For Sale by Owner News and Articles
Tax Considerations When a Seller Carries Back Paper
By Sandy Gadow
When a seller elects to defer receiving the sales proceeds on the sale of a principal residence, he may choose to "carry back the paper" or allow the buyer to sign a promissory note for a specified amount of the sales price. The seller may agree to receive this amount over two or more years in the future. By deferring the receipt of funds in the year the sale takes place, the sale may be eligible to qualify as an installment sale, and the seller may be allowed to use the installment method of accounting to defer reporting his gain on the property until he actually receives payment of the full sales proceeds.
What you can do under current tax law
Under current tax law, a seller in a traditional sales transaction may choose to take a tax exclusion on the gain of the sale of his primary residence up to $250,000 ($500,000 if married and filing jointly). This exclusion may be used every two years and the residence must be the seller's principal residence, not a second residence or rental property. A seller cannot exclude the gain on the sale of his home if, during the two year period ending on the date of the sale, he sold another home at a gain and excluded all or part of that gain. Since the seller cannot exclude the gain, it must be included as income. A seller is permitted to claim a reduced exclusion if he sold the home due to a change in health or place of employment.
When a seller chooses to sell his property carrying back the paper, reporting the sale under the installment method requires only that the seller report that part of the gain that he cannot exclude from income and only that portion that was received each year. The portion of the gain that must be reported should be listed on Schedule D (Form 1040). Installment reporting is permitted regardless of the amount of payment received in the year, even if the entire purchase price is received in a lump sum in a year subsequent to the sale year. There is no minimum or maximum amount of payment which must be received in the year of the sale. Sellers may receive more than 30 percent down and still use the installment method of reporting. Losses are not allowed to be reported in an installment sale.
The forms you need to fill out upon the sale of your home
Beginning in 1998, Form 2119, which was required to report the sale of a home, is no longer required. If the home was sold in 1998 or later, the sale now needs only to be reported on Form 6252 (to calculate the gain) and the taxable portion of gain received should be reported on Schedule D. Since most promissory notes usually consist of both principal and interest, the seller will be required to report the interest he receives as part of each payment separately as interest income on Schedule B (Form1040). If the buyer of the home uses the property as a main or second home, the seller must also report the name, address, and social security number of the buyer on either Schedule B or Schedule1(Form 1040A).

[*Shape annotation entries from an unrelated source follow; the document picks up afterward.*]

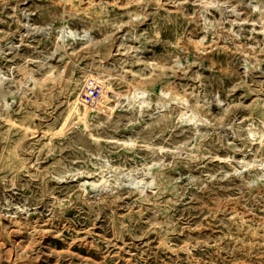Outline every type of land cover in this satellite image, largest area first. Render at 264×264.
Wrapping results in <instances>:
<instances>
[{
	"label": "rangeland",
	"instance_id": "rangeland-1",
	"mask_svg": "<svg viewBox=\"0 0 264 264\" xmlns=\"http://www.w3.org/2000/svg\"><path fill=\"white\" fill-rule=\"evenodd\" d=\"M0 264H264V0H0Z\"/></svg>",
	"mask_w": 264,
	"mask_h": 264
},
{
	"label": "built area",
	"instance_id": "built-area-1",
	"mask_svg": "<svg viewBox=\"0 0 264 264\" xmlns=\"http://www.w3.org/2000/svg\"><path fill=\"white\" fill-rule=\"evenodd\" d=\"M101 97V89L98 88H91L89 94L84 96V99L87 103H91L95 100H98Z\"/></svg>",
	"mask_w": 264,
	"mask_h": 264
}]
</instances>
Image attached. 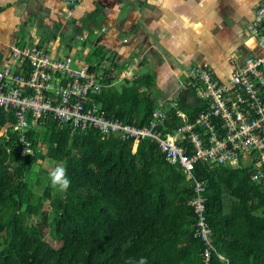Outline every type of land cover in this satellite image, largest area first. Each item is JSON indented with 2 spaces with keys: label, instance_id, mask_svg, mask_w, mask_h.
<instances>
[{
  "label": "trees",
  "instance_id": "obj_1",
  "mask_svg": "<svg viewBox=\"0 0 264 264\" xmlns=\"http://www.w3.org/2000/svg\"><path fill=\"white\" fill-rule=\"evenodd\" d=\"M103 77L109 84L114 80L108 71ZM123 82L120 89L102 90L101 108L125 124L147 126L157 107L150 94L152 76ZM203 108L190 88L183 89L167 106L166 127L180 124L176 111L193 120ZM9 135L0 137V264H134L141 256L148 264H264V189L251 181L249 169L195 164L212 229L214 250L205 263V247L193 237V190L155 143L143 140L133 153L132 144L118 136L94 128L71 134L49 121L32 141L46 142L47 152L21 157ZM39 160L63 165L71 179L48 209L42 196L34 199L30 183L37 175L28 180L29 168ZM50 193L45 188L44 194Z\"/></svg>",
  "mask_w": 264,
  "mask_h": 264
},
{
  "label": "built area",
  "instance_id": "obj_2",
  "mask_svg": "<svg viewBox=\"0 0 264 264\" xmlns=\"http://www.w3.org/2000/svg\"><path fill=\"white\" fill-rule=\"evenodd\" d=\"M63 1L65 20L72 21L83 0ZM247 30L257 51L240 62L231 61L226 79H218L206 64L186 71L178 93L190 88L205 108L193 120L176 111L180 124L172 130L166 127L167 106L160 100L147 126L125 124L105 114L98 95L116 81L132 80L128 72L118 75L107 65L100 74L90 71L88 65L76 70L69 57H54L45 47L12 45L10 62L0 67V114L4 115L0 137L8 138L10 133L21 157L46 153V142L32 141L33 134L43 132L49 121L60 130L70 129L71 134L94 128L103 136H118L132 144L133 153L143 140L155 143L164 160L183 171L193 190L189 202L196 216L193 237L203 243L207 263L214 250L212 229L206 215L204 182L193 175L195 164L249 169L251 181L264 189V3L255 8ZM105 71L112 72V77L116 74L110 84L104 80Z\"/></svg>",
  "mask_w": 264,
  "mask_h": 264
},
{
  "label": "crops",
  "instance_id": "obj_3",
  "mask_svg": "<svg viewBox=\"0 0 264 264\" xmlns=\"http://www.w3.org/2000/svg\"><path fill=\"white\" fill-rule=\"evenodd\" d=\"M261 3L264 0H83L73 20L66 21L63 0H0V67L10 62L12 45L41 44L38 47L49 48L57 57L59 47L47 45L62 38L61 49L68 48L80 34L88 57L105 51L118 75L128 72L132 80V71L152 76V98L170 105L190 67L206 64L224 80L231 61L257 51L247 25ZM22 26H29V44L15 35Z\"/></svg>",
  "mask_w": 264,
  "mask_h": 264
},
{
  "label": "rangeland",
  "instance_id": "obj_4",
  "mask_svg": "<svg viewBox=\"0 0 264 264\" xmlns=\"http://www.w3.org/2000/svg\"><path fill=\"white\" fill-rule=\"evenodd\" d=\"M16 37L18 39L23 40L24 42H27L29 44V26H22L19 27L18 30H16L15 32ZM76 41H74L73 43L69 44L68 48H64L61 49V47L64 46V39H58L56 40V44L53 43L52 41L47 45H53V46H58V53L60 56H57L58 58H64V57H69L72 61V67L73 69H80L82 67V65H88L91 67H94V70L97 74H100L103 72L102 70V66L107 65V69H109V67H111L109 59H105V51H103V54L100 56L102 59L100 60V57H98V55H90L88 57L87 53V43L81 42L80 41V34L79 36H76ZM89 39H93L91 36H89ZM21 40H19V42H21ZM87 40V41H88ZM33 44H36L34 41L32 42ZM38 46H43V45H39ZM46 46V45H45ZM49 49V48H48ZM79 53V56H76V54ZM85 53V54H84ZM108 61L109 63H106ZM133 74L137 75L138 71H132ZM143 74V73H142ZM145 74V73H144ZM115 78V76H114ZM124 81V80H123ZM123 81H116V83L114 84L113 87H116L117 89H120L122 87V85L124 84ZM132 81V80H129ZM47 152V151H46ZM58 164H55V162H48V161H42L39 160L36 164H34L33 166H31L29 168V174H28V180L29 183L31 182L30 179L33 178L34 174L37 175V178L32 179V182L30 183V186H32L34 192H35V196L34 199L37 201L41 198V196L43 197L42 199L44 200V209H48V202L49 200L52 198V196L56 195V193H60L62 192L61 190H59L57 187H54L51 184L50 181V172L57 166ZM50 187L51 188V193L49 195L44 194V190L45 188ZM259 216H261L260 214H258ZM264 215H262L263 217ZM36 220V219H35ZM47 239L49 241H51L54 245L55 243L53 242L52 238L50 236H47Z\"/></svg>",
  "mask_w": 264,
  "mask_h": 264
},
{
  "label": "clouds",
  "instance_id": "obj_5",
  "mask_svg": "<svg viewBox=\"0 0 264 264\" xmlns=\"http://www.w3.org/2000/svg\"><path fill=\"white\" fill-rule=\"evenodd\" d=\"M50 181L54 187H57L61 191H66L71 185V179L67 175V170L63 165H57L50 172ZM134 264H148V258L146 256H141L138 260L134 261Z\"/></svg>",
  "mask_w": 264,
  "mask_h": 264
},
{
  "label": "bare ground",
  "instance_id": "obj_6",
  "mask_svg": "<svg viewBox=\"0 0 264 264\" xmlns=\"http://www.w3.org/2000/svg\"><path fill=\"white\" fill-rule=\"evenodd\" d=\"M122 75H124V73H121Z\"/></svg>",
  "mask_w": 264,
  "mask_h": 264
}]
</instances>
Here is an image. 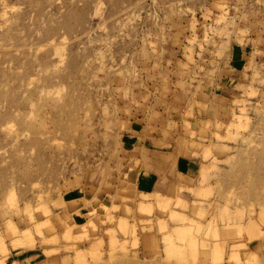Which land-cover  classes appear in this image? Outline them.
Here are the masks:
<instances>
[{
    "label": "rangeland",
    "instance_id": "rangeland-1",
    "mask_svg": "<svg viewBox=\"0 0 264 264\" xmlns=\"http://www.w3.org/2000/svg\"><path fill=\"white\" fill-rule=\"evenodd\" d=\"M0 264H264V0H0Z\"/></svg>",
    "mask_w": 264,
    "mask_h": 264
},
{
    "label": "crops",
    "instance_id": "crops-1",
    "mask_svg": "<svg viewBox=\"0 0 264 264\" xmlns=\"http://www.w3.org/2000/svg\"><path fill=\"white\" fill-rule=\"evenodd\" d=\"M149 153V157L152 158L153 162L157 161L151 170H145L144 167H141V163L144 161V159L139 158L137 161L140 162V166L136 168L133 172V181H134V190L138 194H148L152 193L159 185L160 181L166 180L167 179V168H162V162L156 157L153 158V151L151 149L147 150ZM158 153V152H157ZM159 156H167V153H158ZM148 157V158H149ZM196 167V164L194 161L183 157L179 156L176 158L175 164H174V173H178L179 175L182 176H187L190 175L191 172L194 171V168Z\"/></svg>",
    "mask_w": 264,
    "mask_h": 264
},
{
    "label": "bare ground",
    "instance_id": "bare-ground-1",
    "mask_svg": "<svg viewBox=\"0 0 264 264\" xmlns=\"http://www.w3.org/2000/svg\"><path fill=\"white\" fill-rule=\"evenodd\" d=\"M201 189H199L198 191H200ZM139 209L140 210H143V209H148V208H150L149 206L147 207V205H144V204H140L139 206ZM137 207V208H138ZM49 228V227H48ZM47 229V228H46ZM190 229H191V227L190 226H175V228L173 229V232L174 233H176V234H179V235H185V234H187V233H189V231H190ZM51 231V230H50ZM67 233H69V232H67ZM68 236V235H67ZM145 243H150L152 240L151 239H149V237L148 236H145ZM169 240V239H168ZM192 245H193V242H192ZM177 252H178V250H176Z\"/></svg>",
    "mask_w": 264,
    "mask_h": 264
}]
</instances>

Calculating the "gross profit percentage"
Since using the installment method allows that only a portion of the amount received each year will be taxable, the seller may spread the tax on the gain over the period during which the installments are received. A figure called the "gross profit percentage" will determine the amount that is taxable each year. Form 6252 will allow you to calculate the gross profit percentage by dividing the contract price amount by the amount of gain realized. This resulting percentage will then be applied toward the payments made to you by the buyer. This percentage of the payment will then be reported on Schedule D.
Setting up an installment sale
It is recommended that an accountant or certified tax attorney be consulted before setting up an installment sale. The sales price may involve more than cash and it may involve the assumption of an existing mortgage. The amount realized on an installment sale includes the amount of cash received in addition to the fair market value of any other property received or to be received. If there is an existing mortgage on the property, then the buyer may either assume or take subject to this mortgage and it must also be figured into the sales price.

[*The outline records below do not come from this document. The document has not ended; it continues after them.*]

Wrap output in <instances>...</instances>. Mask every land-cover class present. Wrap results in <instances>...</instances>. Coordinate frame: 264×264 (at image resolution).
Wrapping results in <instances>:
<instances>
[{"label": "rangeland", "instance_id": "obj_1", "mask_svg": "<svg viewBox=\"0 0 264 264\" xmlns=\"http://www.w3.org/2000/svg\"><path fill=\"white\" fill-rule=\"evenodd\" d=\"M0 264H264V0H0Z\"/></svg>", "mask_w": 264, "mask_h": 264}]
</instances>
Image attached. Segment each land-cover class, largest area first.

Certain types of sales transaction which are not allowed to be structured
There are certain types of sales transaction which are not allowed to be structured using an installment sales contract arrangement. Sales of property by a real estate dealer, sales or exchanges of marketable stock and securities, and sales or exchanges between husband and wife do not qualify for the installment method. Real estate held for investment has specific limitations as to when an installment method may be used. A qualified tax consultant can tell you if your specific sale will qualify.
There are many considerations and options for a seller wishing to carry back paper on his sales transaction. A seller should consult with his tax and legal advisors regarding his particular situation. Tax laws are changing rapidly, and there is talk that new legislation in regard to installment sales may be appearing sometime soon.

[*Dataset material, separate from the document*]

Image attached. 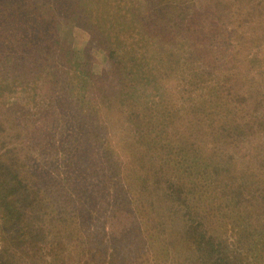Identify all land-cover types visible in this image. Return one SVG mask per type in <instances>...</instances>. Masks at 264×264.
Listing matches in <instances>:
<instances>
[{"label": "trees", "instance_id": "obj_1", "mask_svg": "<svg viewBox=\"0 0 264 264\" xmlns=\"http://www.w3.org/2000/svg\"><path fill=\"white\" fill-rule=\"evenodd\" d=\"M193 2L179 4L191 23L183 31L166 0L160 7L157 0H0V220L8 239L2 264H15L17 250L28 264H69L68 256L96 235L90 257L73 264H130L120 255L128 244L140 261L152 242L140 235L143 221L167 218L166 193L175 200L172 216L185 218L180 242L188 249L189 240L190 264H264V226L236 227L248 202L264 205V61L252 62L251 94H239L232 38L238 32L226 25L229 11L210 10L203 23L213 16L222 25L200 27L198 12L189 15L200 5ZM116 3L125 10L120 16L111 13ZM259 4L231 8L245 12L253 32L247 41L264 50V0ZM63 23L79 25L90 40L77 48L62 36ZM215 36L218 47L208 43ZM176 42L185 44L196 68L197 80L179 89L190 102L183 111L200 120L185 136L170 129L181 108L171 105L165 86L183 69ZM96 43L113 60L108 86L92 68L89 47ZM27 55L39 61L26 66ZM193 95L198 102L190 101ZM114 107L122 117H109ZM145 160L156 174L149 185L134 179ZM139 184L144 197L134 205L132 186ZM81 227L87 239L80 240ZM170 244L176 245L166 241L161 251ZM255 246L257 263L247 258Z\"/></svg>", "mask_w": 264, "mask_h": 264}, {"label": "rangeland", "instance_id": "obj_2", "mask_svg": "<svg viewBox=\"0 0 264 264\" xmlns=\"http://www.w3.org/2000/svg\"><path fill=\"white\" fill-rule=\"evenodd\" d=\"M162 1L163 0H157L156 6L160 7L162 4ZM166 1L169 2V6L167 7L169 8V11L173 15L172 16L174 18L173 21L176 23L181 20L179 23L178 29L185 31L187 27L191 26L190 25L191 23L187 20V18L184 17L185 16L184 15L185 5L184 6L179 5L181 4L183 0H166ZM193 1H195L196 3H200L199 5L200 7L197 6L195 9L192 10L193 12L192 11L190 12L189 15H192L196 11L198 12V15H196L195 17L197 18L200 27H203V26L208 27V28L216 27L217 29L219 25H222V22L217 20L216 17L209 16L211 19L214 20V22L211 24L203 23V19L208 18L207 12L209 13L210 10L216 9L217 7L224 6L225 8L228 9L229 13L224 15V18L226 19V22H227L226 25L228 29H230L231 27H234L235 30L238 32L237 35L232 37L234 39L233 45L235 46V49H234L235 52L232 51V53L234 52L235 58L237 60L236 62H234V65L236 67L237 66L239 67L238 71L237 69L235 70L236 78L237 77L238 78L234 84V87H235V90L239 94H244L245 96H249L252 92V89H251V86H252L251 85V77H252L251 68L253 67L252 62L255 60L254 61V65H255L257 61H260V65H261L262 64L261 61L262 60L264 61V50H263V47L260 48L258 44H257L258 47H254L252 43L247 41L248 39L252 37L253 32H251L249 29L252 27L248 25L247 20L249 18L246 16H243L245 12L242 14V16H239L233 11L231 7H233L236 3H239L241 6L250 4V5H253L254 7L259 8V5H260L259 3L261 2V0H193ZM195 2H193V4ZM121 5H122L121 3L115 4V6L111 9L113 10L111 11L112 15H116L120 13L119 14L120 16L122 14V11H125L124 9H121ZM180 13H182L183 15L181 16ZM248 13L250 15V12ZM102 14L106 15L104 13H101L99 15H102ZM175 15H178V16L175 17ZM242 17L244 18L241 21ZM224 18H221V20L223 21ZM116 25L119 27L123 25L122 18L117 19ZM61 27H62L61 28L62 36L70 40L79 49H81V47H83L84 44L91 38L88 31L81 28L79 25H74L72 23L70 24L63 23ZM242 34L248 35V37L241 38L240 35ZM181 35L182 34L179 32L178 36H181ZM219 40L220 38H216L215 36L208 43L209 45L212 44L218 47ZM212 45L210 47H212ZM186 48L187 47L185 46V44L176 42V47L174 48V50L178 52L177 62L179 64H182L183 69H180L175 75H172V77L165 82V86H167V89H168L167 98L173 101L171 105L177 106V108H181V110L178 113L174 114L170 129L173 133L177 132L178 135H183V136L189 135V134L191 135V133H193L192 126L190 125L192 120L196 122L199 120L198 115H189V113H186L185 111H183V109H185L184 108L185 105L188 106L190 102L185 101V95L187 94L185 90L184 91L179 90V89L184 88L186 84L189 85L191 81L195 82L197 80V79H194V77L196 76V68L192 63H190V60L187 59L188 54H187ZM253 48H256L257 50L259 49L260 56L258 57V55H256V57L258 58H256L255 55L252 54L251 51H253ZM89 52L91 53V57L93 60V65H92L93 70L97 74L99 75L101 74V77L103 79H104L103 76H105L106 81L104 80V82H106V86H108L107 82L110 81L109 79L111 78V63L113 62V60L109 58L107 50L101 44H98V43L93 44L91 47H89ZM21 59L23 60L26 66H32L33 63L39 61V57L35 55H27V56L21 57ZM256 67L257 65L255 66V68ZM211 77L214 78L215 76H211ZM211 85H213V82L211 83ZM190 99L192 103H196L199 101L196 95L190 96ZM248 107H249V99L247 100L246 105L242 109L247 111ZM113 109H112L113 112L109 113V117H112L113 119H117L118 117L123 116L120 110H117V107H114ZM175 124L176 126H174ZM243 152L244 150L240 151L239 154L235 157L236 167H237V163L240 157L243 155ZM151 164L152 163L149 160H145L144 165H140L139 171L136 170L135 175H134V179L136 182H139V183L145 182L149 185V183H152L154 181V179L156 178V174L153 173L154 168L152 167ZM132 192H133V200H134L133 204L137 205L140 203L141 199L143 200L145 188L141 184L137 186H132ZM225 201L226 200L223 199L222 204H218V205L220 206L225 205ZM161 205L163 207V210H162L163 215L167 217L166 219H164L163 221H160L157 219L154 222L152 221V223L151 222L147 223L143 221L142 233L140 235L143 237L142 239H146L147 241L148 239H150L152 242L150 244V247H148L144 251L142 257H140L141 260L140 261L138 260L136 262L135 259L131 258V256L133 255L135 251H133L132 246H130V244L124 246L123 250L121 251L120 255L122 257H125V256L129 257L128 260L130 261V264H190V262L186 260L185 258V251H188V249L189 250L192 249V247H190L189 240H187L188 249L185 247V242L184 243L180 242V239L183 236H185V229H186L185 228V224H186L185 218H181L179 216L177 217L172 216L173 212L177 210L175 206V200L171 196V194L166 193L163 196ZM107 208L111 209L112 206L108 205L106 209ZM244 211L245 212L242 214V217H245L246 221L243 222L242 217L237 218L240 221V224L236 226L237 228H239L242 231L247 230L244 227V225H247L248 223L250 224V226L248 225L247 227H250L251 229L255 225H258L260 227L264 226V205L261 201L257 200L252 203L248 202L247 208ZM98 217H99V213L96 212L94 214V220L91 224H94ZM138 222H142V220L140 221L138 219ZM85 223L90 224V214H88ZM150 225L152 227L148 229L147 227ZM91 226H92L91 229L95 231L96 225H91ZM83 233H85V231H83V228L81 227L80 234L84 236ZM219 234L220 233L214 234L215 235L214 237L218 238ZM5 235L6 234L2 228L1 220H0V264H2V261H3L1 252L3 248H5L6 246L7 237H5ZM100 238H101L100 235L90 236L91 240L94 239L98 241V239ZM81 239L84 240V239H87V237L86 236L80 237V240ZM254 240L259 243L262 242V240L259 239V237L254 238ZM166 241H168V243L175 242L176 245L173 247L170 244V248H169L170 250L161 251L160 245L166 243ZM94 243L82 244L81 247L85 251L83 250L82 252L79 249V251L76 252L79 254H75L72 258L68 256L67 261L69 262V264H73L74 262L79 260L82 254H84L85 258L90 257L91 255L90 248L92 247ZM12 248L13 250H15L14 243L11 249ZM248 250H249L250 255L247 256V258L248 259L249 257L254 258L256 263L257 261L259 262L260 257H261V252H260L261 250H258V246H255L253 248L251 247ZM15 253H16L15 264H28L30 262L28 258L21 257L19 250H17ZM164 255H168V256L165 257ZM257 264H260V263H257Z\"/></svg>", "mask_w": 264, "mask_h": 264}]
</instances>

"This article is designed to provide accurate and authoritative information in regard to the subject matter covered. It is sold with the understanding that the author is not engaged in rendering legal or accounting service. If legal advice or other expert assistance is required, the services of a competent professional person should be sought. From a declaration of principles jointly adopted by a committee of the American Bar Association and a committee of publishers and associations."